### Exercise directions
Would you count the lines below that contain the string "thumb" and reply with that number only?

### Extracted material

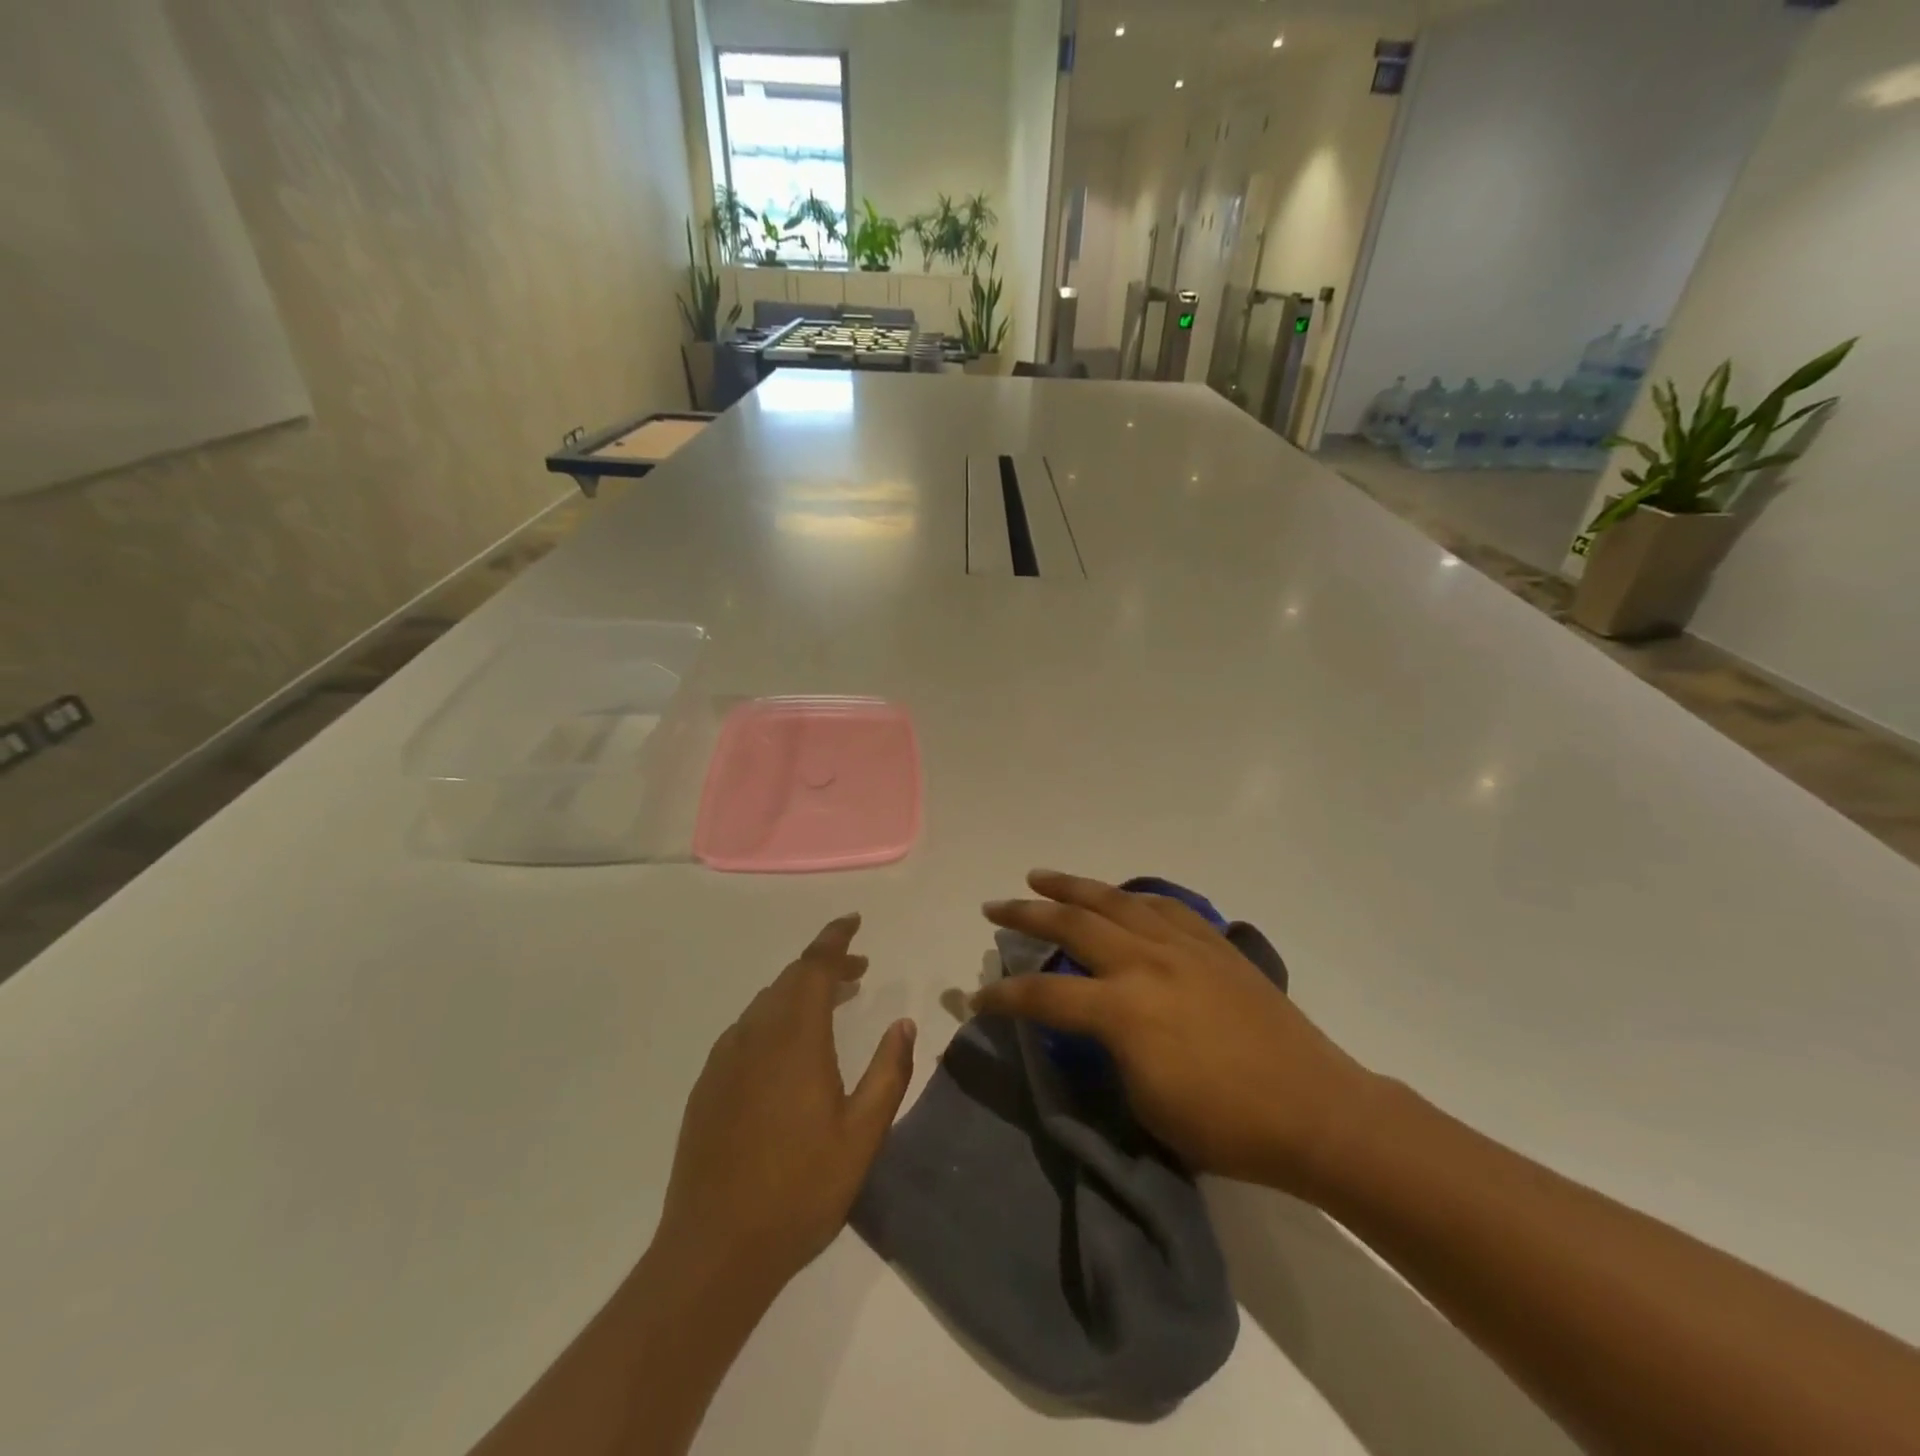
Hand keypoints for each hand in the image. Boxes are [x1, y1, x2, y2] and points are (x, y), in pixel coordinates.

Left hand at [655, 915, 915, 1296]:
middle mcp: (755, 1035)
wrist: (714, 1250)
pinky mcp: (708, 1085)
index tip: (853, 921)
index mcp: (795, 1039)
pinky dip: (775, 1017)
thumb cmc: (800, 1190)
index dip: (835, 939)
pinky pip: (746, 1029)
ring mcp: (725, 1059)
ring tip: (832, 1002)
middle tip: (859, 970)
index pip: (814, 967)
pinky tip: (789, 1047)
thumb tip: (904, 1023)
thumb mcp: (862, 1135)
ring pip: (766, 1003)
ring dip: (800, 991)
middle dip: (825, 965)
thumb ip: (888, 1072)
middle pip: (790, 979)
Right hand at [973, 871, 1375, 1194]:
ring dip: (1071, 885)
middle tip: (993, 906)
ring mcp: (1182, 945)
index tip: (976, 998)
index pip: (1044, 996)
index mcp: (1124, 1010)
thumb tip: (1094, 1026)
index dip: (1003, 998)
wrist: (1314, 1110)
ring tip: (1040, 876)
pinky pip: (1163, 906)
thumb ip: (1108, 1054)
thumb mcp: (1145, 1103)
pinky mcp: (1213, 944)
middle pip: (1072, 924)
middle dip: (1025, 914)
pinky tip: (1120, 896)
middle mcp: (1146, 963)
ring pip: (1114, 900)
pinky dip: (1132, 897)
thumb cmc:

### Result below
8